On découvre un premier tableau qui présente un espace étonnant, où il est possible de monter l’invisible avec cette touche de presque réel qui permet à chacun d’entrer dans la magie du monde d’un autre. Puis, en second, est présentée l’arborescence une rigidité familiale bien établie, qui sous l’influence légère de l’écriture – toujours pour quelqu’un – s’ouvre aux mots des autres. Il y a ensuite en troisième place, ô surprise, l’orgasme aérien d’une théière, moment cocasse qui comme le passage des trains, peut en cacher un autre. Quatrièmement, s’en suit le dévoilement – porté avec drôlerie et outil de menuisier – des mystères labyrinthiques de la pensée humaine portée devant les yeux de chacun·e. Autre élément cocasse en cinquième place, un enfant au goût culinaire effrayant qui tente, la bouche enfin vide de phalanges, de pousser la chansonnette. En six, se présente alors la douleur et l’émerveillement de l’infiniment petit dans des mouvements à l’image de la grâce d’une « danseuse espagnole », cet animal marin sorti du fond des mers.  Le spectacle se termine par une dictatrice, monarque acariâtre à la fureur aveugle, qui se délecte du délice des « couic » mortels.

La force de ces sept tableaux réside non seulement dans leur diversité de sujets et de techniques mais surtout de la concordance des deux, source de fortes émotions.
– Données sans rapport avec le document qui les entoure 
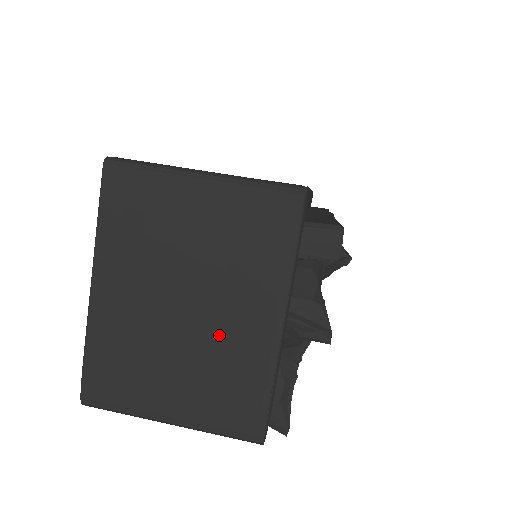
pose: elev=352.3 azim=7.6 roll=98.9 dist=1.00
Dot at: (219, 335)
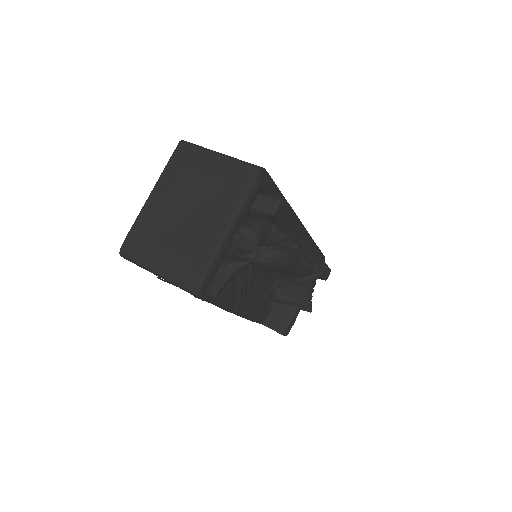
Dot at: (198, 229)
Ce troisième atelier du genre qui clôt la saison tient sa promesse : « d’imaginaires, de rêves, et de liberté ».

Un très beau spectacle rare d’heureuses idées – à voir en pantalon ou culotte courte, en robe ou en jupe – qui présente la richesse non seulement du monde des marionnettes, mais aussi et c’est à saluer, la puissance du travail de la main et d’idées des artistes présents.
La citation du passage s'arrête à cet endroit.